When the records are required by law, there is no 5th Amendment protection when sought by a regulatory agency responsible for enforcing that law. (E.g., Lab.C. § 1174 requires employers to maintain wage and hour records for inspection by Labor Commission.). The State’s need to verify compliance with valid police power regulations outweighs concerns re implicating the records-keeper in criminal conduct. (Craib v. Bulmash (1989) 49 Cal.3d 475, 489.) This results in a situation where State agencies can enforce their regulations by criminal prosecutions based wholly on compelled self-incrimination!
That clown is doing nothing but make you waste your time presenting facts. We all know they intellectually refuse to accept facts. Same person is responding to himself on here under multiple screen names. That itself is troubling.
 

StmarysCity79

Well-Known Member
When I've sat on juries, the judge always made specific instructions to us - what we CAN use but what is or isn't evidence. For example, if the defendant fled from police - you might consider it could be indication of guilt - but it's not proof, and defendants MAY flee for other reasons. We were ALSO INSTRUCTED each time NOT to interpret pleading the fifth as guilt. There are and have been real cases where people refuse the answer, because the answer could be used against them in OTHER circumstances and not necessarily criminal matters. But in the matter in court they were in fact, innocent.
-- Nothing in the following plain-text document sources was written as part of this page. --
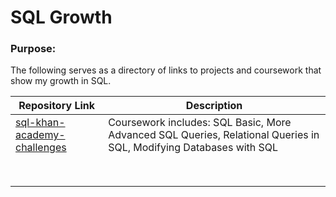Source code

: # SQL Growth

### Purpose:

The following serves as a directory of links to projects and coursework that show my growth in SQL.

| Repository Link                                              | Description                                                  |
| ------------------------------------------------------------ | ------------------------------------------------------------ |
| [sql-khan-academy-challenges](https://github.com/KATRINAHIGH/sql-khan-academy-challenges) | Coursework includes: SQL Basic, More Advanced SQL Queries, Relational Queries in SQL, Modifying Databases with SQL |
|                                                              |                                                              |
|                                                              |                                                              |
|                                                              |                                                              |
|                                                              |                                                              |
|                                                              |                                                              |
|                                                              |                                                              |
|                                                              |                                                              |
|                                                              |                                                              |

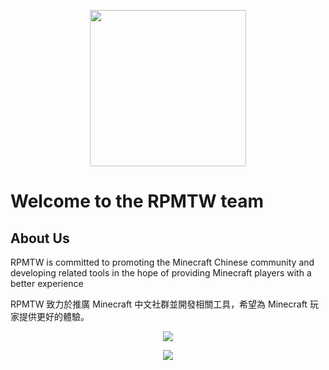 <a href="https://www.rpmtw.ga">
  <p align="center"><img src="https://media.discordapp.net/attachments/815819581440262146/877078526480764958/RPMTW.gif" width="250" ></p>
</a>

# Welcome to the RPMTW team

## About Us

RPMTW is committed to promoting the Minecraft Chinese community and developing related tools in the hope of providing Minecraft players with a better experience  

RPMTW 致力於推廣 Minecraft 中文社群並開發相關工具，希望為 Minecraft 玩家提供更好的體驗。  

<p align="center"><img src="https://github-readme-stats-one-bice.vercel.app/api/top-langs/?username=SiongSng&langs_count=10&layout=compact&role=OWNER,ORGANIZATION_MEMBER,COLLABORATOR&theme=radical"></p>
<!-- <p align="center"><img src="https://github-readme-stats-one-bice.vercel.app/api/?username=SiongSng&langs_count=10&layout=compact&role=OWNER,ORGANIZATION_MEMBER,COLLABORATOR&theme=radical"></p> -->

<a href="https://ko-fi.com/X8X376PDR">
  <p align="center"><img src="https://ko-fi.com/img/githubbutton_sm.svg" ></p>
</a>
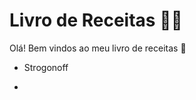 # Livro de Receitas :man_cook:

Olá! Bem vindos ao meu livro de receitas :wave:

- Strogonoff

- 

  
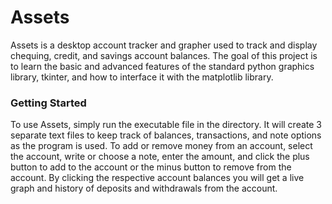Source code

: # **Assets**
Assets is a desktop account tracker and grapher used to track and display chequing, credit, and savings account balances. The goal of this project is to learn the basic and advanced features of the standard python graphics library, tkinter, and how to interface it with the matplotlib library.

### Getting Started
To use Assets, simply run the executable file in the directory. It will create 3 separate text files to keep track of balances, transactions, and note options as the program is used. To add or remove money from an account, select the account, write or choose a note, enter the amount, and click the plus button to add to the account or the minus button to remove from the account. By clicking the respective account balances you will get a live graph and history of deposits and withdrawals from the account.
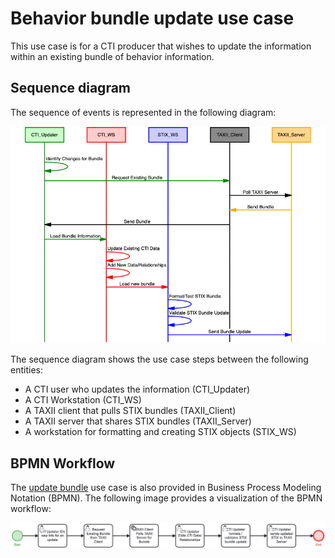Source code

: # Behavior bundle update use case

This use case is for a CTI producer that wishes to update the information within an existing bundle of behavior information.

## Sequence diagram
The sequence of events is represented in the following diagram:

<img src="/iob_use_cases/images/Update_Bundle_sequence.png" width=600>

The sequence diagram shows the use case steps between the following entities:
- A CTI user who updates the information (CTI_Updater)
- A CTI Workstation (CTI_WS)
- A TAXII client that pulls STIX bundles (TAXII_Client)
- A TAXII server that shares STIX bundles (TAXII_Server)
- A workstation for formatting and creating STIX objects (STIX_WS)

## BPMN Workflow

The [update bundle](Update%20Bundle.bpmn) use case  is also provided in Business Process Modeling Notation (BPMN). The following image provides a visualization of the BPMN workflow:

<img src="/iob_use_cases/images/UpdateBundle.png" width=1000> 

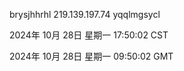 brysjhhrhl 219.139.197.74 yqqlmgsycl

2024年 10月 28日 星期一 17:50:02 CST

2024年 10月 28日 星期一 09:50:02 GMT
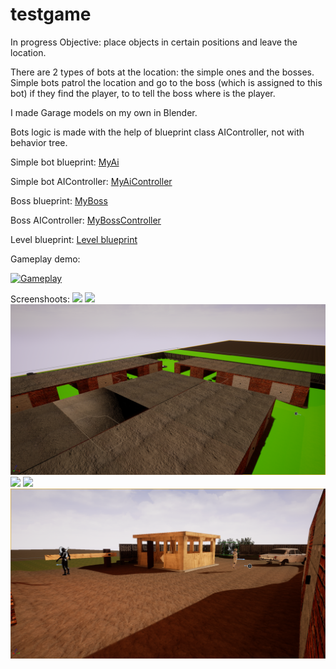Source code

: # testgame
In progress
Objective: place objects in certain positions and leave the location.

There are 2 types of bots at the location: the simple ones and the bosses. Simple bots patrol the location and go to the boss (which is assigned to this bot) if they find the player, to to tell the boss where is the player.

I made Garage models on my own in Blender.

Bots logic is made with the help of blueprint class AIController, not with behavior tree.

Simple bot blueprint:
[MyAi](https://blueprintue.com/blueprint/j3esf2yz/)

Simple bot AIController:
[MyAiController](https://blueprintue.com/blueprint/rfqcts5x/)

Boss blueprint:
[MyBoss](https://blueprintue.com/blueprint/t2wl3sla/)

Boss AIController:
[MyBossController](https://blueprintue.com/blueprint/m076vkkw/)

Level blueprint:
[Level blueprint](https://blueprintue.com/blueprint/481ynb4o/)

Gameplay demo:

[![Gameplay](http://img.youtube.com/vi/qlWDU-fsoro/0.jpg)](https://youtu.be/qlWDU-fsoro)



Screenshoots:
![](https://github.com/vertil/Game1/blob/main/dusha/Saved/Screenshots/Windows/ScreenShot00001.png)
![](https://github.com/vertil/Game1/blob/main/dusha/Saved/Screenshots/Windows/ScreenShot00002.png)
![](https://github.com/vertil/Game1/blob/main/dusha/Saved/Screenshots/Windows/ScreenShot00003.png)
![](https://github.com/vertil/Game1/blob/main/dusha/Saved/Screenshots/Windows/ScreenShot00004.png)
![](https://github.com/vertil/Game1/blob/main/dusha/Saved/Screenshots/Windows/ScreenShot00005.png)
![](https://github.com/vertil/Game1/blob/main/dusha/Saved/Screenshots/Windows/ScreenShot00006.png)
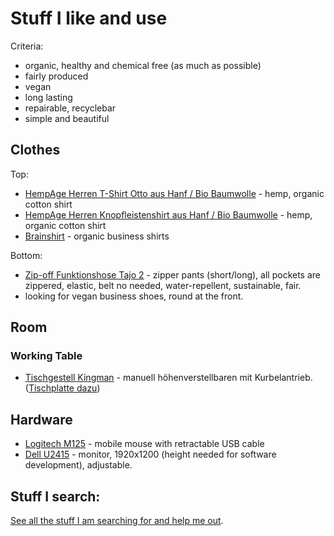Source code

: # Stuff I like and use

Criteria:
* organic, healthy and chemical free (as much as possible)
* fairly produced
* vegan
* long lasting
* repairable, recyclebar
* simple and beautiful

## Clothes

Top:

* [HempAge Herren T-Shirt Otto aus Hanf / Bio Baumwolle](http://www.biotextilien-allgaeu.de/HempAge+herren+T-Shirt+Otto+Hanf+Bio+Baumwolle.htm) - hemp, organic cotton shirt
* [HempAge Herren Knopfleistenshirt aus Hanf / Bio Baumwolle](http://www.biotextilien-allgaeu.de/HempAge+Herren+Knopfleistenshirt+Hanf+Bio+Baumwolle,i2.htm) - hemp, organic cotton shirt
* [Brainshirt](http://www.brainshirt.eu/) - organic business shirts

Bottom:

* [Zip-off Funktionshose Tajo 2](http://www.maier-sports.com/de/produkte/herren/katalog/hosen/zip-funktionshose-tajo-2/) - zipper pants (short/long), all pockets are zippered, elastic, belt no needed, water-repellent, sustainable, fair.
* looking for vegan business shoes, round at the front.

## Room

### Working Table

* [Tischgestell Kingman](http://www.ergobasis.de/marken/ergobasis/tischgestelle/2542/tischgestell-kingman) - manuell höhenverstellbaren mit Kurbelantrieb. ([Tischplatte dazu](http://www.ergobasis.de/bueromoebel-und-zubehoer/tischplatten/eckige-tischplatten/120-x-80-cm/374/tischplatte-120-x-80-cm))

## Hardware

* [Logitech M125](http://support.logitech.com/en/product/mouse-m125) - mobile mouse with retractable USB cable
* [Dell U2415](http://accessories.ap.dell.com/sna/productdetail.aspx?c=hk&cs=hkdhs1&l=en&s=dhs&sku=391-BBUW&redirect=1) -  monitor, 1920x1200 (height needed for software development), adjustable.

## Stuff I search:
[See all the stuff I am searching for and help me out](https://github.com/nikolaygit/stuff/labels/searching).
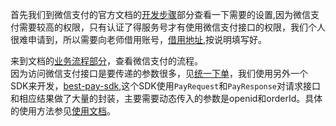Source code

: 首先我们到微信支付的官方文档的[开发步骤](https://pay.weixin.qq.com/wiki/doc/api/jsapi.php?chapter=7_3)部分查看一下需要的设置,因为微信支付需要较高的权限，只有认证了得服务号才有使用微信支付接口的权限，我们个人很难申请到，所以需要向老师借用账号，[借用地址](https://github.com/Pay-Group/best-pay-sdk/blob/master/doc/borrowAccount.md),按说明填写好。

来到文档的[业务流程部分](https://pay.weixin.qq.com/wiki/doc/api/jsapi.php?chapter=7_4)，查看微信支付的流程。      
因为访问微信支付接口是要传递的参数很多，见[统一下单](https://pay.weixin.qq.com/wiki/doc/api/jsapi.php?chapter=9_1)，我们使用另外一个SDK来开发，[best-pay-sdk](https://github.com/Pay-Group/best-pay-sdk/blob/master/doc/borrowAccount.md),这个SDK使用`PayRequest`和`PayResponse`对请求接口和相应结果做了大量的封装，主要需要动态传入的参数是openid和orderId。具体的使用方法参见[使用文档](https://github.com/Pay-Group/best-pay-sdk/blob/master/doc/use.md)。
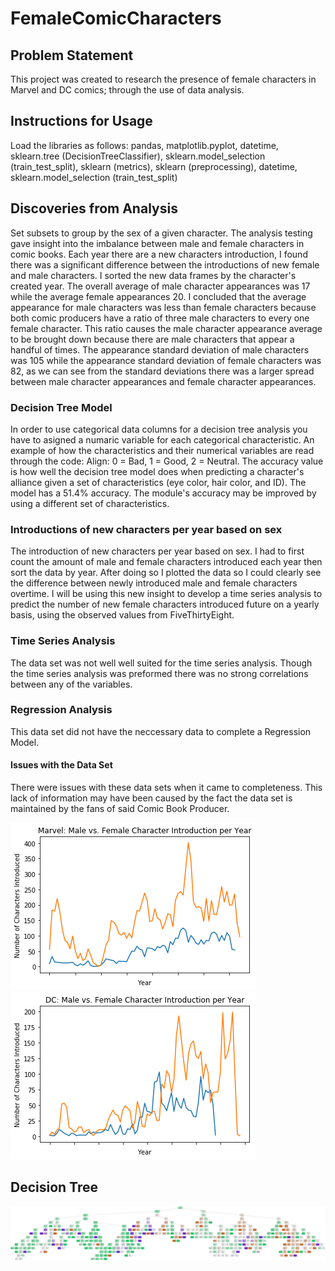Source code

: # FemaleComicCharacters
## Problem Statement
This project was created to research the presence of female characters in Marvel and DC comics; through the use of data analysis.

## Instructions for Usage
Load the libraries as follows: pandas, matplotlib.pyplot, datetime, sklearn.tree (DecisionTreeClassifier), sklearn.model_selection (train_test_split), sklearn (metrics), sklearn (preprocessing), datetime, sklearn.model_selection (train_test_split)

## Discoveries from Analysis
Set subsets to group by the sex of a given character. The analysis testing gave insight into the imbalance between male and female characters in comic books. 
Each year there are a new characters introduction, I found there was a significant difference between the introductions of new female and male characters. I sorted the new data frames by the character's created year. The overall average of male character appearances was 17 while the average female appearances 20. I concluded that the average appearance for male characters was less than female characters because both comic producers have a ratio of three male characters to every one female character. This ratio causes the male character appearance average to be brought down because there are male characters that appear a handful of times. The appearance standard deviation of male characters was 105 while the appearance standard deviation of female characters was 82, as we can see from the standard deviations there was a larger spread between male character appearances and female character appearances.

### Decision Tree Model
In order to use categorical data columns for a decision tree analysis you have to asigned a numaric variable for each categorical characteristic. An example of how the characteristics and their numerical variables are read through the code: Align: 0 = Bad, 1 = Good, 2 = Neutral. The accuracy value is how well the decision tree model does when predicting a character's alliance given a set of characteristics (eye color, hair color, and ID). The model has a 51.4% accuracy. The module's accuracy may be improved by using a different set of characteristics.

### Introductions of new characters per year based on sex
The introduction of new characters per year based on sex. I had to first count the amount of male and female characters introduced each year then sort the data by year. After doing so I plotted the data so I could clearly see the difference between newly introduced male and female characters overtime. I will be using this new insight to develop a time series analysis to predict the number of new female characters introduced future on a yearly basis, using the observed values from FiveThirtyEight.

### Time Series Analysis
The data set was not well well suited for the time series analysis. Though the time series analysis was preformed there was no strong correlations between any of the variables.

### Regression Analysis
This data set did not have the neccessary data to complete a Regression Model.

#### Issues with the Data Set
There were issues with these data sets when it came to completeness. This lack of information may have been caused by the fact the data set is maintained by the fans of said Comic Book Producer.

<img src="images/Marvel Male vs. Female Character Introduction per Year.png">

<img src="images/DC Male vs. Female Character Introduction per Year.png">

## Decision Tree
<img src="images/Female_Comic_Characters_DecisionTree.png">

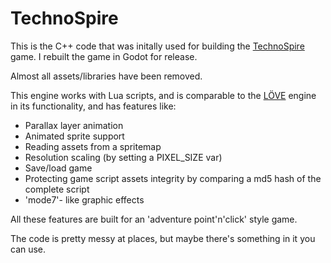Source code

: # TechnoSpire

This is the C++ code that was initally used for building the [TechnoSpire](https://crazydescent.itch.io/technospire) game. I rebuilt the game in Godot for release.

Almost all assets/libraries have been removed. 

This engine works with Lua scripts, and is comparable to the [LÖVE](https://love2d.org/) engine in its functionality, and has features like:
- Parallax layer animation
- Animated sprite support
- Reading assets from a spritemap
- Resolution scaling (by setting a PIXEL_SIZE var)
- Save/load game 
- Protecting game script assets integrity by comparing a md5 hash of the complete script
- 'mode7'- like graphic effects

All these features are built for an 'adventure point'n'click' style game. 

The code is pretty messy at places, but maybe there's something in it you can use. 
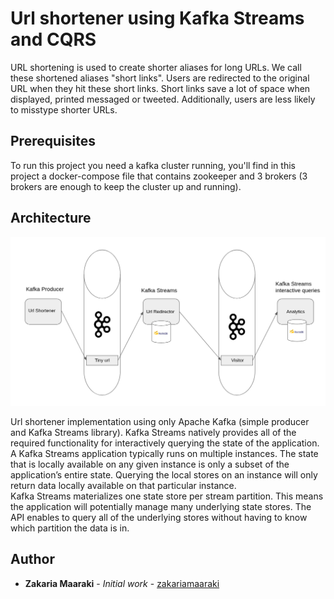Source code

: # Url shortener using Kafka Streams and CQRS

URL shortening is used to create shorter aliases for long URLs. We call these shortened aliases "short links". Users are redirected to the original URL when they hit these short links. Short links save a lot of space when displayed, printed messaged or tweeted. Additionally, users are less likely to misstype shorter URLs.

## Prerequisites

To run this project you need a kafka cluster running, you'll find in this project a docker-compose file that contains zookeeper and 3 brokers (3 brokers are enough to keep the cluster up and running).

## Architecture

![Alt text](./archi.png?raw=true "Architecture")

Url shortener implementation using only Apache Kafka (simple producer and Kafka Streams library). Kafka Streams natively provides all of the required functionality for interactively querying the state of the application. A Kafka Streams application typically runs on multiple instances. The state that is locally available on any given instance is only a subset of the application’s entire state. Querying the local stores on an instance will only return data locally available on that particular instance. \
Kafka Streams materializes one state store per stream partition. This means the application will potentially manage many underlying state stores. The API enables to query all of the underlying stores without having to know which partition the data is in.

## Author

- **Zakaria Maaraki** - _Initial work_ - [zakariamaaraki](https://github.com/zakariamaaraki)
Trump has said now he realizes why someone might plead the fifth but not be guilty - because his words could be used by the press and political opponents against him.

Of course, you could be Hillary and just lie like a trooper, knowing you won't be prosecuted for it.

Hillary sat for 14 hours of live televised testimony on Benghazi and never once plead the fifth.
 

StmarysCity79

Well-Known Member
Spin Baby Spin, you lied, you been called out, so now you change the topic

The public makes up the jury which is specifically instructed that they CAN use their judgement to assume taking the fifth is an admission of guilt in a civl case.
 

SamSpade

Well-Known Member
PREMO Member
Hillary sat for 14 hours of live televised testimony on Benghazi and never once plead the fifth.
I just wrote - she just lied to their faces, or said she didn’t know or made ridiculous jokes about wiping discs - “like, with a rag?”.

They concluded she was guilty but shrugged it off.
 

stgislander

Well-Known Member
PREMO Member
I just wrote - she just lied to their faces, or said she didn’t know or made ridiculous jokes about wiping discs - “like, with a rag?”.

They concluded she was guilty but shrugged it off.
That can't be right. She was "cleared" of any wrongdoing.